Он относится к тем «звездам», которых «знают в лицо» все – от мала до
велика. Кто-то восхищается его болтливым Попугаем из известной миниатюры А.
Хайта, кто-то – вороном Карлом из мюзикла «Снежная королева».
Одни без ума от
Хазановского Марата, героя фильма
«Маленький гигант большого секса», другие не в состоянии забыть наивного и
смешного студента кулинарного техникума.
Лично я потрясена одной из последних работ Геннадия –
ролью Германа в антрепризном спектакле Леонида Трушкина «Смешанные чувства»,
который он вместе с неподражаемой Инной Чуриковой привез к нам, в Германию,
в мае прошлого года. И вот – новая встреча с кумиром. На сей раз –
прощальная. Маэстро расстается со своей сольной карьерой, гастролируя по
стране с прощальным моноспектаклем «Анна Михайловна и другие». Причинам,
побудившим артиста принять столь непростое решение, его отношению к
современной эстраде, театру, кино и посвящена наша беседа с «королем смеха».
– Скажите,
Геннадий, Вы верите в судьбу?
– Верю. Что на роду написано, то непременно и случится.
– Ваше
расставание с эстрадой можно было как-то предотвратить или это тоже фатум?

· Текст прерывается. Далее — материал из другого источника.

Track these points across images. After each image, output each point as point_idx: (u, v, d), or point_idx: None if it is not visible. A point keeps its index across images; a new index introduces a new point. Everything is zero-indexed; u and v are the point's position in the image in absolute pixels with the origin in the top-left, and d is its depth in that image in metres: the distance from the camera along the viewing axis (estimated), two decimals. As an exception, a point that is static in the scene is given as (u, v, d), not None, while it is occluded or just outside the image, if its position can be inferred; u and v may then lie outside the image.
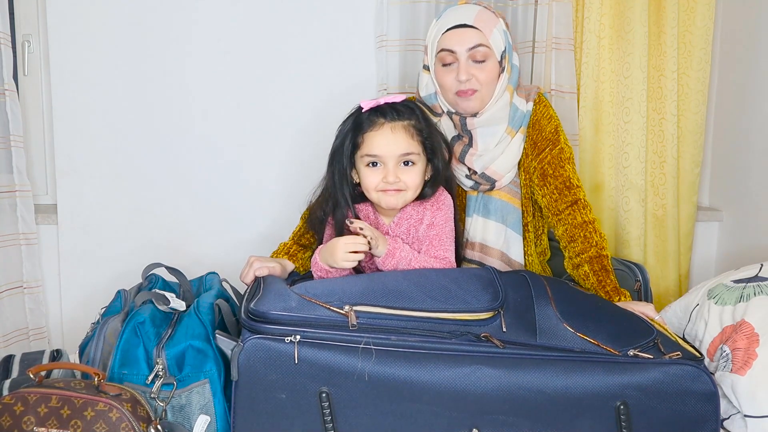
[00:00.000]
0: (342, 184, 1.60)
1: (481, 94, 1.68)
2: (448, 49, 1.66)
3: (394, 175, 1.56)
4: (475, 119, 1.71)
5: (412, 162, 1.57)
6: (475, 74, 1.66)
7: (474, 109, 1.70)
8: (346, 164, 1.59)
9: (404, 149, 1.56)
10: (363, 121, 1.57)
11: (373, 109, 1.58)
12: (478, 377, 1.32)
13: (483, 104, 1.70)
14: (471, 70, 1.66)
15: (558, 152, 1.74)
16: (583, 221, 1.71)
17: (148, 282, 1.71)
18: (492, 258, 1.75)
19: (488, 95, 1.69)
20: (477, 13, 1.67)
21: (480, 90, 1.68)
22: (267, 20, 2.17)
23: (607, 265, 1.68)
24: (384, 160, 1.56)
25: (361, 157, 1.58)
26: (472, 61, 1.66)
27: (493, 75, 1.68)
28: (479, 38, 1.65)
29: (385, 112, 1.56)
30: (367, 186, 1.59)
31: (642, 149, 2.22)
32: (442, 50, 1.67)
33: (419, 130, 1.58)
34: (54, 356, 1.61)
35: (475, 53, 1.66)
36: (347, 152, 1.58)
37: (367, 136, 1.56)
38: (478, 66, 1.66)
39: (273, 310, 1.35)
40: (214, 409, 1.42)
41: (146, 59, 2.13)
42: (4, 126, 2.02)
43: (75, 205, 2.15)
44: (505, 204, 1.76)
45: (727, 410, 1.45)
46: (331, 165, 1.62)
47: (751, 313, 1.49)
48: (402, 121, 1.56)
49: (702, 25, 2.26)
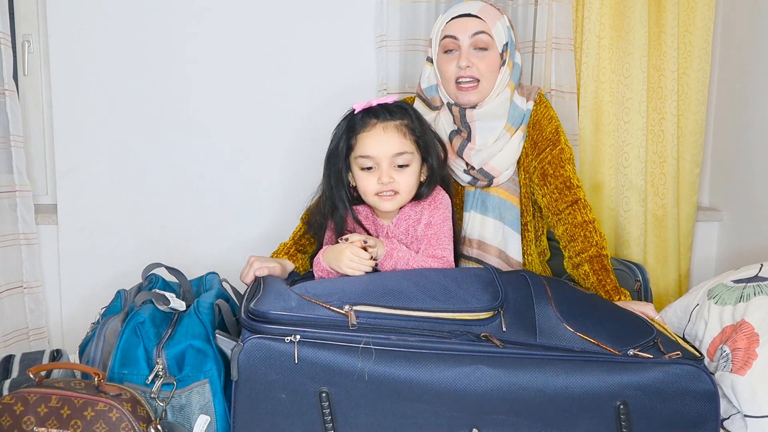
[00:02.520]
0: (339, 187, 1.61)
1: (480, 86, 1.70)
2: (451, 36, 1.70)
3: (388, 176, 1.56)
4: (474, 111, 1.72)
5: (405, 163, 1.57)
6: (475, 62, 1.68)
7: (473, 102, 1.71)
8: (342, 167, 1.60)
9: (397, 149, 1.56)
10: (356, 123, 1.58)
11: (365, 110, 1.59)
12: (478, 377, 1.32)
13: (482, 97, 1.71)
14: (472, 57, 1.69)
15: (558, 152, 1.75)
16: (583, 221, 1.71)
17: (148, 282, 1.71)
18: (490, 255, 1.76)
19: (488, 87, 1.71)
20: (482, 6, 1.72)
21: (480, 81, 1.69)
22: (267, 20, 2.17)
23: (607, 265, 1.68)
24: (377, 161, 1.56)
25: (356, 158, 1.58)
26: (473, 49, 1.69)
27: (494, 66, 1.70)
28: (482, 26, 1.69)
29: (377, 113, 1.57)
30: (364, 191, 1.60)
31: (642, 149, 2.22)
32: (446, 37, 1.71)
33: (412, 130, 1.59)
34: (54, 356, 1.61)
35: (477, 40, 1.68)
36: (342, 155, 1.59)
37: (360, 137, 1.57)
38: (480, 54, 1.69)
39: (273, 310, 1.35)
40: (214, 409, 1.42)
41: (146, 59, 2.13)
42: (4, 126, 2.02)
43: (75, 205, 2.15)
44: (502, 201, 1.76)
45: (727, 410, 1.45)
46: (327, 168, 1.62)
47: (751, 313, 1.49)
48: (394, 121, 1.57)
49: (702, 25, 2.26)
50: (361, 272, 1.52)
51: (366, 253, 1.52)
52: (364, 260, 1.52)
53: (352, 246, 1.52)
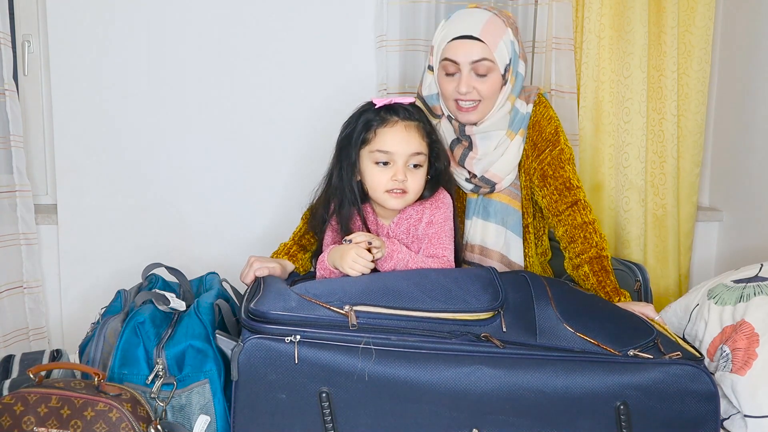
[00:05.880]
0: (350, 178, 1.60)
1: (481, 105, 1.68)
2: (452, 60, 1.66)
3: (403, 174, 1.56)
4: (474, 128, 1.71)
5: (419, 163, 1.58)
6: (476, 86, 1.66)
7: (473, 121, 1.71)
8: (355, 157, 1.59)
9: (416, 148, 1.57)
10: (375, 117, 1.58)
11: (386, 106, 1.59)
12: (478, 377, 1.32)
13: (483, 116, 1.70)
14: (472, 82, 1.66)
15: (558, 153, 1.74)
16: (583, 222, 1.71)
17: (148, 282, 1.71)
18: (491, 260, 1.75)
19: (488, 107, 1.69)
20: (485, 24, 1.65)
21: (481, 101, 1.68)
22: (267, 20, 2.17)
23: (607, 266, 1.68)
24: (394, 158, 1.57)
25: (371, 152, 1.58)
26: (474, 74, 1.66)
27: (495, 88, 1.68)
28: (483, 52, 1.64)
29: (397, 111, 1.58)
30: (374, 185, 1.59)
31: (642, 149, 2.22)
32: (446, 59, 1.67)
33: (428, 133, 1.60)
34: (54, 356, 1.61)
35: (478, 66, 1.65)
36: (356, 145, 1.59)
37: (380, 132, 1.57)
38: (480, 79, 1.66)
39: (273, 310, 1.35)
40: (214, 409, 1.42)
41: (146, 59, 2.13)
42: (4, 126, 2.02)
43: (75, 205, 2.15)
44: (505, 206, 1.76)
45: (727, 410, 1.45)
46: (338, 157, 1.62)
47: (751, 313, 1.49)
48: (414, 122, 1.58)
49: (702, 25, 2.26)
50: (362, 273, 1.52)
51: (370, 255, 1.53)
52: (367, 261, 1.52)
53: (357, 246, 1.52)
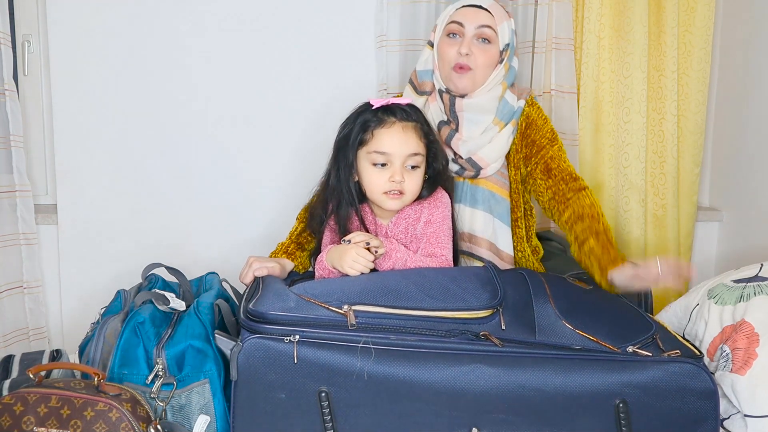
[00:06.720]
0: (348, 179, 1.60)
1: (475, 74, 1.72)
2: (458, 22, 1.73)
3: (401, 175, 1.57)
4: (464, 101, 1.73)
5: (417, 164, 1.59)
6: (475, 53, 1.71)
7: (466, 89, 1.73)
8: (352, 158, 1.60)
9: (413, 149, 1.58)
10: (372, 118, 1.59)
11: (383, 107, 1.60)
12: (477, 376, 1.32)
13: (475, 86, 1.73)
14: (473, 47, 1.71)
15: (557, 149, 1.78)
16: (591, 203, 1.72)
17: (148, 282, 1.71)
18: (481, 248, 1.76)
19: (482, 79, 1.73)
20: (493, 2, 1.76)
21: (475, 70, 1.72)
22: (266, 20, 2.17)
23: (612, 239, 1.67)
24: (392, 159, 1.57)
25: (368, 153, 1.58)
26: (476, 39, 1.72)
27: (492, 60, 1.73)
28: (489, 20, 1.72)
29: (395, 112, 1.59)
30: (371, 187, 1.60)
31: (642, 149, 2.22)
32: (452, 22, 1.74)
33: (426, 133, 1.61)
34: (54, 356, 1.61)
35: (482, 32, 1.71)
36: (353, 146, 1.59)
37: (378, 133, 1.57)
38: (481, 46, 1.72)
39: (272, 310, 1.35)
40: (213, 409, 1.42)
41: (146, 59, 2.13)
42: (4, 126, 2.02)
43: (75, 205, 2.15)
44: (492, 194, 1.77)
45: (727, 410, 1.45)
46: (336, 158, 1.63)
47: (751, 313, 1.49)
48: (412, 122, 1.59)
49: (702, 25, 2.26)
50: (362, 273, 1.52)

– Леонид Утесов, в эстрадном оркестре которого я два года проработал в
качестве конферансье, говорил: «Лучше уйти со сцены на три года раньше, чем
на один день позже». Считаю, что сейчас самое время попрощаться с сольной
карьерой. Не стоит предотвращать то, что все равно случилось бы годом-двумя
позже.
– Что
послужило причиной Вашего решения?
– Когда я выхожу на сцену и произношу русские слова, состоящие из обычных
букв, чувствую: от словосочетаний рождается нечто такое, что между мной и
зрительным залом порождает непонимание. И в этом виноват не зал. В этом
виноват только я.
– Геннадий,
о Вашем прощании с сольной карьерой говорят и пишут разное. Например, что
это – ловкий пиар-ход.
– Глупости! Я не отношусь к тем артистам, которые сто раз прощаются со
зрителем и все никак не уйдут, хотя, как еврею, мне это и положено. Еще в
начале 90-х я понял: с эстрадой надо заканчивать, ибо жанр, в котором я
работал, стал невостребованным. Сатира перестала быть предметом моды или
хотя бы пристального интереса, как это было в прошлые десятилетия. Эстрадный
монолог держится на злободневности текста и потому быстро устаревает, а у
меня нет авторов, которые писали бы новые интересные миниатюры, нет
репертуара. А самое главное – нет зрителей! Зачем производить товар, который
не раскупается? Когда в зале на 1.300 мест занято лишь 650, это должно
всерьез насторожить исполнителя. И как художественный руководитель театра я
вправе освободиться от такого артиста, что я и делаю.
– В одном из
интервью Вы сказали, что появление в одном пространстве с тем, что
происходит сегодня в жанре эстрадной сатиры, для Вас автоматически означает
попадание в дерьмо.
– Порой я бываю жестким в формулировках, но примитивизм и глупость, «юмор
ниже пояса» для меня физически невыносимы. Люди, господствующие сегодня на
эстраде, принесли с собой новую, чуждую мне этику и эстетику. Телевидение
ежедневно зомбирует зрителя показом одних и тех же артистов, уровень текстов
которых не выдерживает никакой критики. Обезьянник какой-то! Это не
оскорбление. Это констатация факта. Да и самой эстрады, по сути, уже тоже
нет. Если артиста можно сделать за два месяца на «Фабрике звезд»,
получается, мастерству и учиться не надо.
– Мысли об
эмиграции не посещают?
–У меня есть израильское гражданство и дом под Тель-Авивом. Так что
наполовину я – эмигрант. На меньшую.
– Ваша дочь
Алиса тоже живет за границей?
– Да, вместе со своей семьей – в одном из самых прекрасных городов мира –
Париже. Не так давно она сделала нам со Златой подарок – родила внучку.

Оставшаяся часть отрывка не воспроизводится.